The murder trial for the mother and grandmother of Marchella Pierce—the severely malnourished 4-year-old girl who was found dead in her Bedford-Stuyvesant apartment with bruises all over her body last year—began this week. Prosecutors showed the jury shocking photos of Marchella's battered, stick-thin body, with all of her ribs visible—she weighed just 18.9 pounds when she died in Sept. 2010. And today, her six-year-old brother testified—but he didn't repeat his previous claims that his mother, Carlotta Brett-Pierce, forced pills down his sister’s throat and beat her with a belt. He did, however, refer to her as "my old mommy."
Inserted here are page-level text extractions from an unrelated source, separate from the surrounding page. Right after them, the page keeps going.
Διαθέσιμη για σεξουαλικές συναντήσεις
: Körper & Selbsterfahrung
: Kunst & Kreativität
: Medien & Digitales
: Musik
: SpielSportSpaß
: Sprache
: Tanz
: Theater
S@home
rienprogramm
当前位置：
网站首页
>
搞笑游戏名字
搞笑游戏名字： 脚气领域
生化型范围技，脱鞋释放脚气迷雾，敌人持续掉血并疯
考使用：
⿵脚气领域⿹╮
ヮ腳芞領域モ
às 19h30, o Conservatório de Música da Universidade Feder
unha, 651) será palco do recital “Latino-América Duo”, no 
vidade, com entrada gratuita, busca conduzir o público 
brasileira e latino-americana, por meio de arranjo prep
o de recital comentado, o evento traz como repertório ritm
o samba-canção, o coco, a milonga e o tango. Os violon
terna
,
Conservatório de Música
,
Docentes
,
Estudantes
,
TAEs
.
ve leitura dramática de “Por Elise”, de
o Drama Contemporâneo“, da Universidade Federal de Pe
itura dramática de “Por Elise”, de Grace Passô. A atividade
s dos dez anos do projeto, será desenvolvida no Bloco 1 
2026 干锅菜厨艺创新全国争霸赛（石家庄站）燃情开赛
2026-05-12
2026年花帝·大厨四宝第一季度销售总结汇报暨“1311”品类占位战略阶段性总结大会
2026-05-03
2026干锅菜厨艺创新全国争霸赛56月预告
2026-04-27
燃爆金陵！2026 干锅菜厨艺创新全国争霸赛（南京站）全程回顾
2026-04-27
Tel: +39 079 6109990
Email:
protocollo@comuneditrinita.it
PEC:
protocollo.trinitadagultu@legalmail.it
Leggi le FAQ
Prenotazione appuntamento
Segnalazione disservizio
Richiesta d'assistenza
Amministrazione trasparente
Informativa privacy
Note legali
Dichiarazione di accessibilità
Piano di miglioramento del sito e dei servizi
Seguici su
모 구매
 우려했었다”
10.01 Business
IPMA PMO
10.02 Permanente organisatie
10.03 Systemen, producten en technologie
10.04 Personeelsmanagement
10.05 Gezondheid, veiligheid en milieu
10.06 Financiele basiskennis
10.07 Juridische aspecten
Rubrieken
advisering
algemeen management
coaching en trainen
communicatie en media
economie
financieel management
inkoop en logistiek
The little boy, who turns seven next Monday, wore a tie and vest to court this morning, and testified in another interview room on camera. He said his mom would get "angry" when his sister would wet her bed, but said he said he never saw her beat her with a belt, or tie her to the bed. But when he was asked whether his sister was fed, or ever ate, he replied "Nope" to both questions.
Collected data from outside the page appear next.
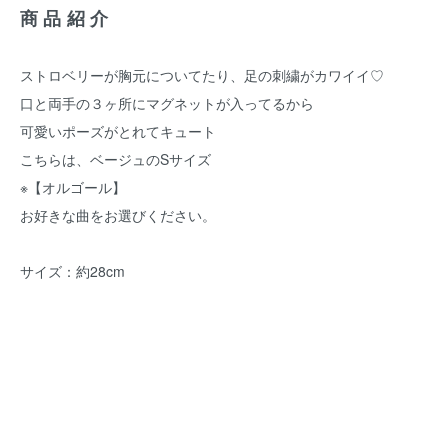
商品紹介
ストロベリーが胸元についてたり、足の刺繍がカワイイ♡
口と両手の３ヶ所にマグネットが入ってるから
可愛いポーズがとれてキュート
こちらは、ベージュのSサイズ
※【オルゴール】
お好きな曲をお選びください。
サイズ：約28cm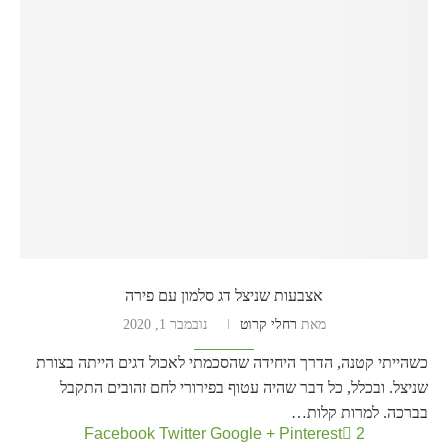
אצבעות שניצל דג סלמון עם פירה
מאת
רחלי קרוט
נובמבר 1, 2020
כשהייתי קטנה, הדרך היחידה שהסכמתי לאכול דגים הייתה בצורת
שניצל. ובכלל, כל דבר שהיה עטוף בפירורי לחם זהובים התקבל
בברכה. למרות קלות…
Facebook
Twitter
Google +
Pinterest
2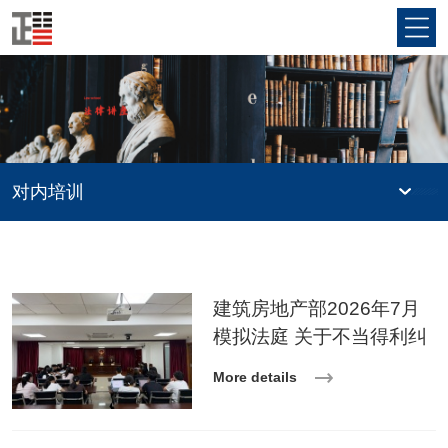
对内培训
建筑房地产部2026年7月
模拟法庭 关于不当得利纠
纷案
More details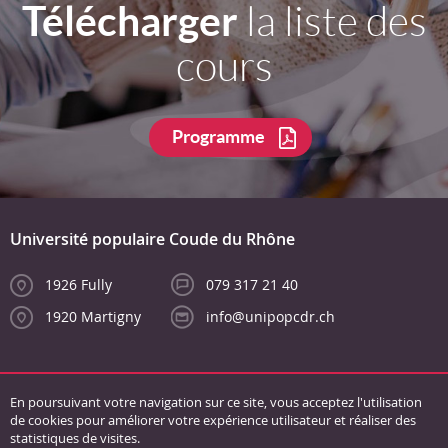
Télécharger
la liste des
cours
Programme
Université populaire Coude du Rhône
1926 Fully
079 317 21 40
1920 Martigny
info@unipopcdr.ch
En poursuivant votre navigation sur ce site, vous acceptez l'utilisation
de cookies pour améliorer votre expérience utilisateur et réaliser des
statistiques de visites.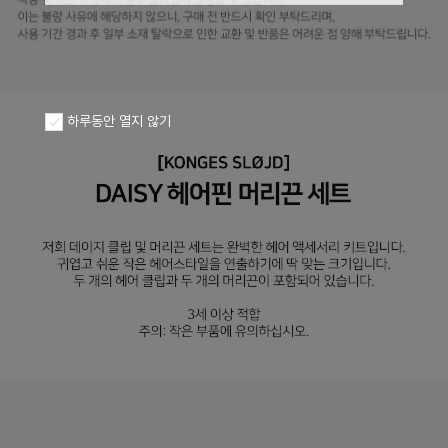
하루동안 열지 않기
In his opening statements, prosecutor Perry Cerrato described what state Marchella was in when police found her: "Beaten, bound, drugged, dehydrated and starved, that's how Marchella Pierce died." Earlier this year, Detective Matthew Lamendola testified at a hearing that Brett-Pierce admitted to him that she tied up the little girl several times: “Her words were, ‘She was acting crazy and her little ass was wilding out.’” In addition to Brett-Pierce, grandmother Loretta Brett has been charged with manslaughter.